# Problem description:
Find and copy every line in the records that includes the string "object".
-------- Source material --------
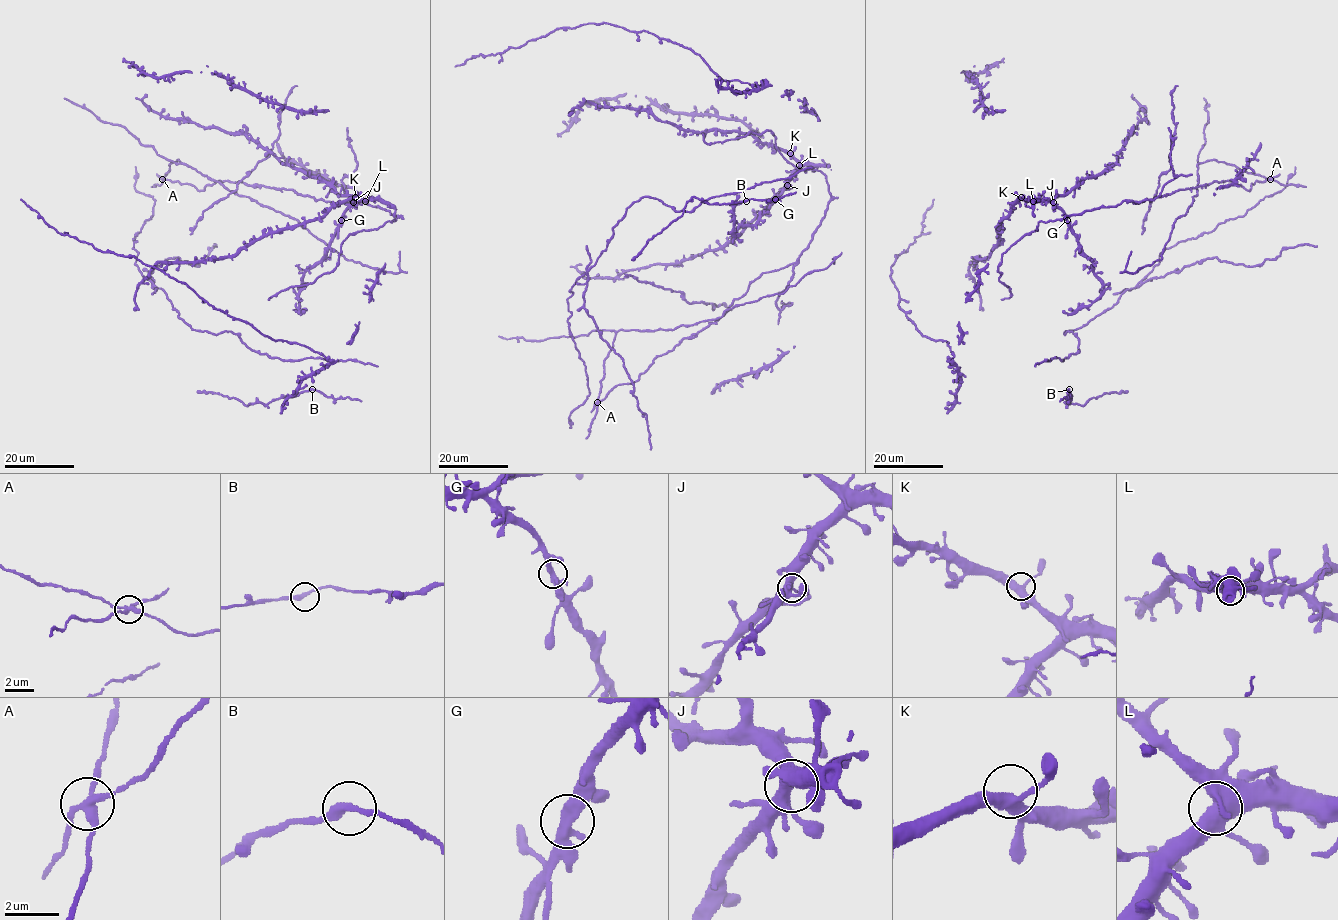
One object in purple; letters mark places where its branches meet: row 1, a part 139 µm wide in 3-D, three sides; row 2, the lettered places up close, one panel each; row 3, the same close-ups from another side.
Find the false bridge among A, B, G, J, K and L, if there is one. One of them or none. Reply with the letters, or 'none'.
A

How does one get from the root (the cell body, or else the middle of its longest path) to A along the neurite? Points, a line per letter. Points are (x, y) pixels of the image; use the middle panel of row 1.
A: (722, 315), (694, 337), (684, 338), (672, 350), (658, 355), (637, 381), (616, 385), (596, 402)

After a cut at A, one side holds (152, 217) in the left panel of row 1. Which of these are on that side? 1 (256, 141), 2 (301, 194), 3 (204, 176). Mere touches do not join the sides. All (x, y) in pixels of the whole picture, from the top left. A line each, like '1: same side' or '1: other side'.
1: same side
2: other side
3: same side

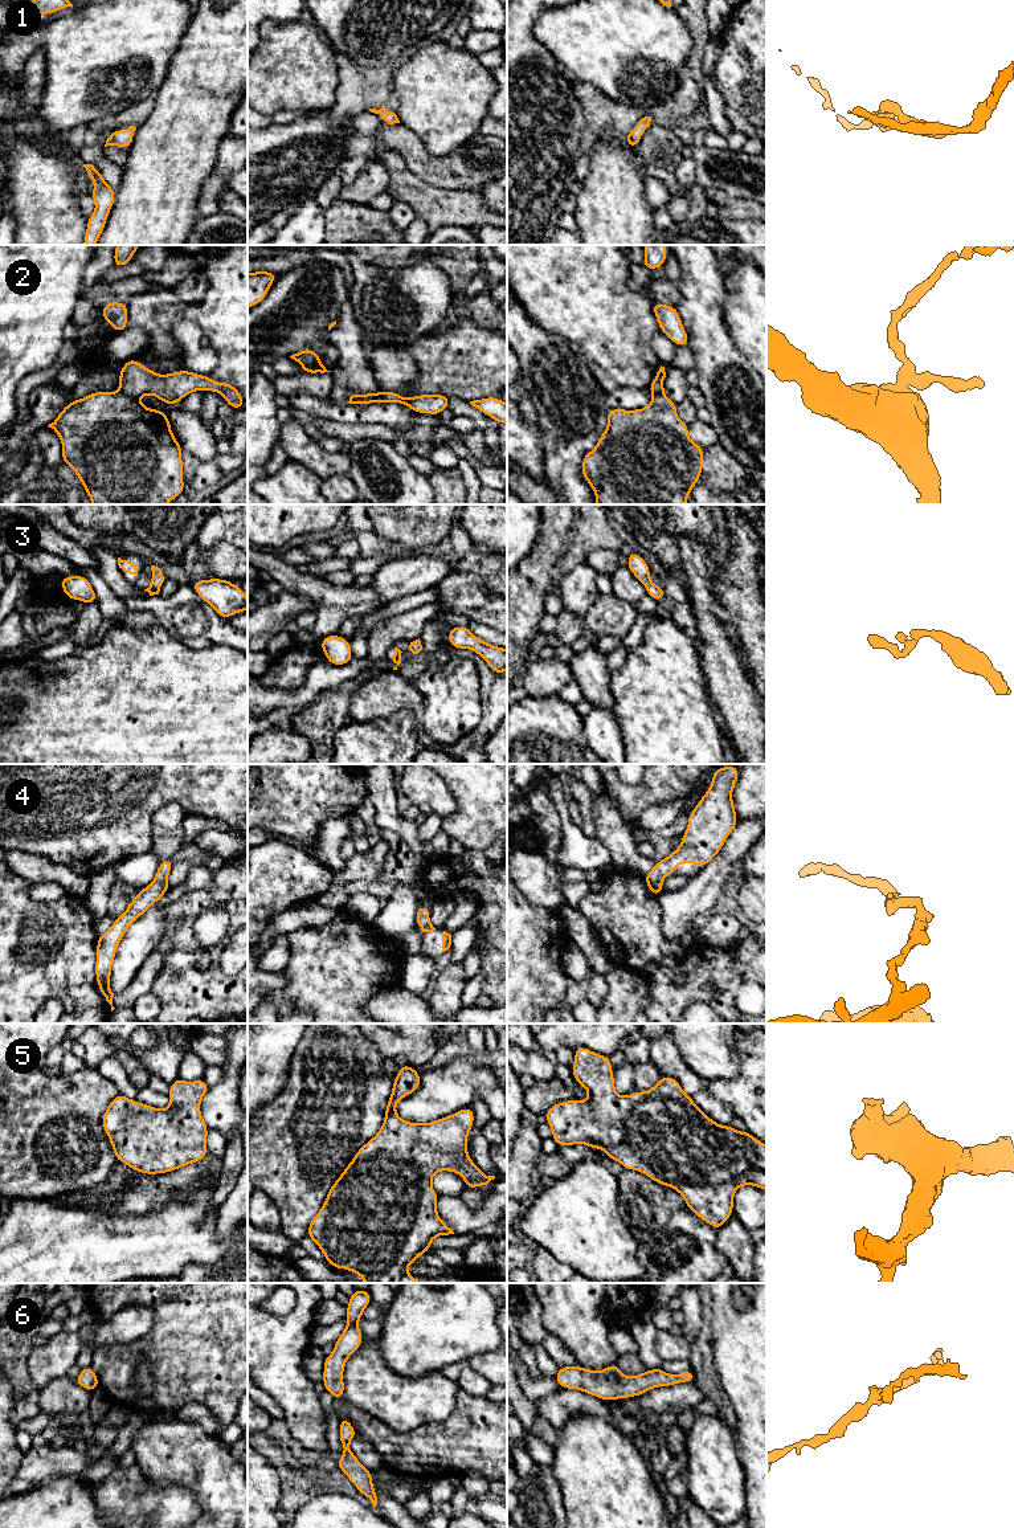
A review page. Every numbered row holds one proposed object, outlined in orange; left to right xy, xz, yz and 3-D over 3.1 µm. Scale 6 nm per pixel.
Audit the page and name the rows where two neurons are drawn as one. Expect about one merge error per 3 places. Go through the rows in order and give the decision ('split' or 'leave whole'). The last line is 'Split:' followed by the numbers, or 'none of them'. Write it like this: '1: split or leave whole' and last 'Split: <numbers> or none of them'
1: leave whole
2: split
3: leave whole
4: leave whole
5: leave whole
6: leave whole
Split: 2

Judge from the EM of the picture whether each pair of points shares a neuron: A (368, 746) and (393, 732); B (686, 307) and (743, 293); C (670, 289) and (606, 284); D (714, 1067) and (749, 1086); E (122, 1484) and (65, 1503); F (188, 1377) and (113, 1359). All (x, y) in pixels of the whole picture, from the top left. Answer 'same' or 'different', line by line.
A: same
B: different
C: different
D: different
E: different
F: same

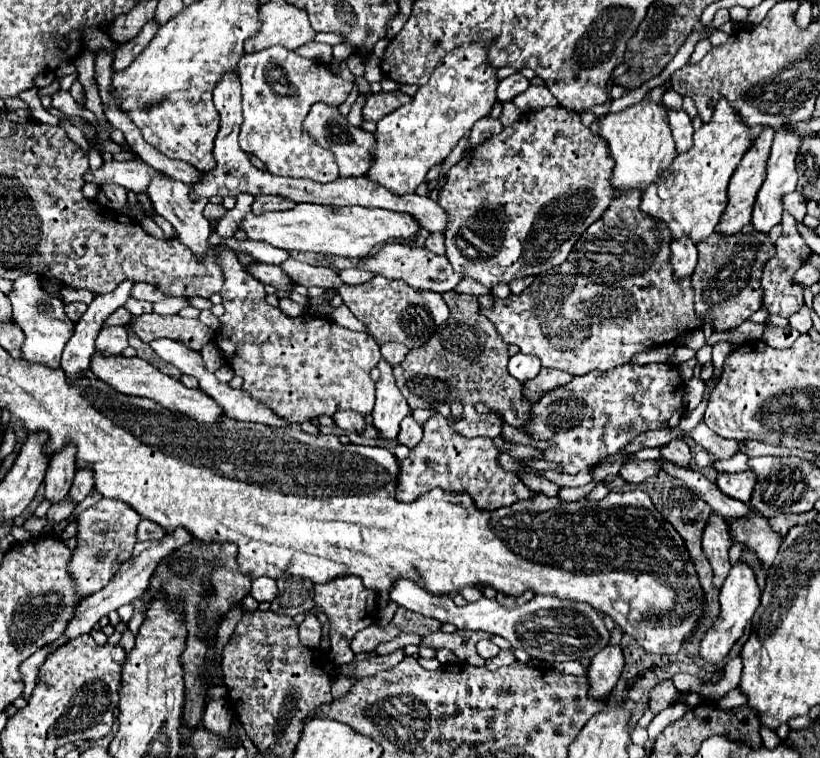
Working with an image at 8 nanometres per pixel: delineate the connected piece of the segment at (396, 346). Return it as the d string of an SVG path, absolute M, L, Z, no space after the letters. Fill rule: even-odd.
--------
# Answer to the exercise:
One object in purple; letters mark places where its branches meet: row 1, a part 139 µm wide in 3-D, three sides; row 2, the lettered places up close, one panel each; row 3, the same close-ups from another side.
A review page. Every numbered row holds one proposed object, outlined in orange; left to right xy, xz, yz and 3-D over 3.1 µm. Scale 6 nm per pixel.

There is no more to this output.